Sportchef Clemens Fritz fügte an: „Der Wechsel von Mio fällt uns sportlich wie menschlich nicht leicht. Mio hat eine beeindruckende erste Bundesliga-Saison gespielt und ist auch innerhalb der Kabine jemand, der durch seinen Charakter für einen absoluten Mehrwert gesorgt hat. Der SC Freiburg hat jedoch ein Angebot abgegeben, das sowohl für Mio sportlich einen hohen Anreiz besitzt als auch für uns wirtschaftlich äußerst lukrativ ist, sodass alle Seiten positiv auf den Wechsel blicken können. Wir wünschen Mio nur das Beste für seine Zukunft. Karl hat bereits in der vergangenen Saison nachgewiesen, dass er ein Torwart auf Top-Niveau ist. Daher freuen wir uns, dass wir auch in der kommenden Spielzeit mit einer starken Nummer eins in die Saison gehen.“
Im vergangenen Sommer war der 1,93 Meter große Este von Premier-League-Club Arsenal London auf Leihbasis zu den Norddeutschen gekommen, blieb mit Ausnahme von zwei Partien aber Bankdrücker, weil sich Stammkeeper Backhaus kaum Schwächen erlaubte. „Letzte Saison fiel es mir persönlich schwer, die Rolle des Ersatztorhüters zu akzeptieren, aber ich habe alles dafür getan, dass diese Saison nicht einfach so verpufft“, sagte Hein nun. „Es war ein sehr lehrreiches Jahr. Ich habe jeden Tag hart trainiert und mein Bestes gegeben, damit meine Entwicklung weitergeht.“ Nach einem Bericht der Werder-nahen „Deichstube“ soll das nun aufgesetzte Arbeitspapier eine Gültigkeit bis 2030 besitzen. Hein dazu: „Das ist echt cool! Und es wird noch cooler! Einen Vertrag bei einem deutschen Bundesligisten zu bekommen – eine tolle Herausforderung, und ich hoffe, alles läuft gut!“
Eine neue Nummer 2 ist im Prinzip auch schon gefunden. So soll dem Vernehmen nach Florian Kastenmeier von Zweitliga-Absteiger Fortuna Düsseldorf kommen. Thioune kennt den Keeper aus gemeinsamen Düsseldorfer Tagen. „Nach Fortunas Abstieg haben wir miteinander geschrieben. Da ging es mir aber weniger um den Spieler Florian Kastenmeier, sondern um den Menschen“, sagt Thioune. Kastenmeier habe trotz des Abstiegs eine gute Saison gespielt, betonte der Bremer Übungsleiter gegenüber der „Deichstube“.

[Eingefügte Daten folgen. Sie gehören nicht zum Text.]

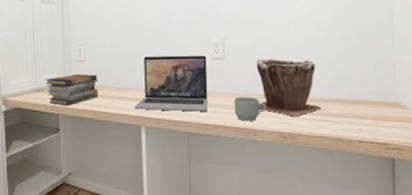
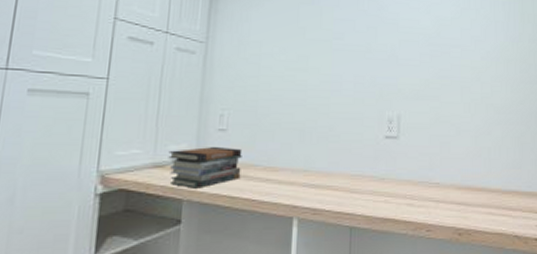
laptop: present [135,55,208,112] -> none [287,129,379,201]
mug: present [234,97,267,121] -> none [407,184,442,214]
plant pot: present [256,58,322,116] -> none [433,140,499,209]

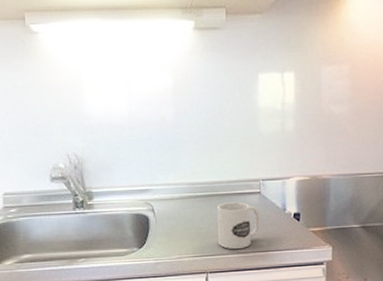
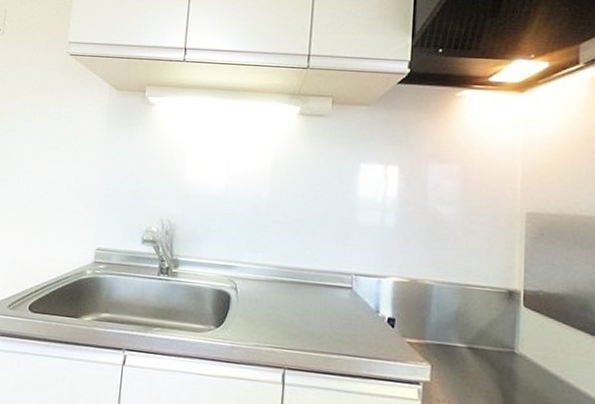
mug: present [216,202,260,249] -> none [301,292,349,348]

„Natürlich weckt so ein Spieler Begehrlichkeiten. Wir haben uns mit ihm schon frühzeitig auseinandergesetzt, schon vor meiner Zeit als Werder-Trainer. Ein Wechsel nach Bremen wäre eine gute Möglichkeit für ihn, ich weiß aber auch, dass ihn die Fortuna gerne als Identifikationsfigur behalten möchte und er weitere Angebote hat. Als ich damals nach Düsseldorf gekommen bin, haben mir viele dazu geraten, dass ich die Torwartposition verändern soll. Florian hatte nicht das Standing innerhalb des Vereins und der Fanszene“, erinnert sich Thioune – und hält fest: „Für mich gab es aber keine zwei Meinungen. Ich habe sein Potenzial gesehen.“ Das würde er gerne auch in Zukunft weiter aus dem Keeper herausholen: „Sollte Florian ein Teil der Werder-Familie werden, würde mich das freuen, und er könnte sich sicher sein, dass seine Entwicklung als Torhüter noch nicht zu Ende ist.“ Einen großen Fürsprecher hat der Torhüter, der bereits in der ersten Bundesliga spielte, definitiv in Thioune.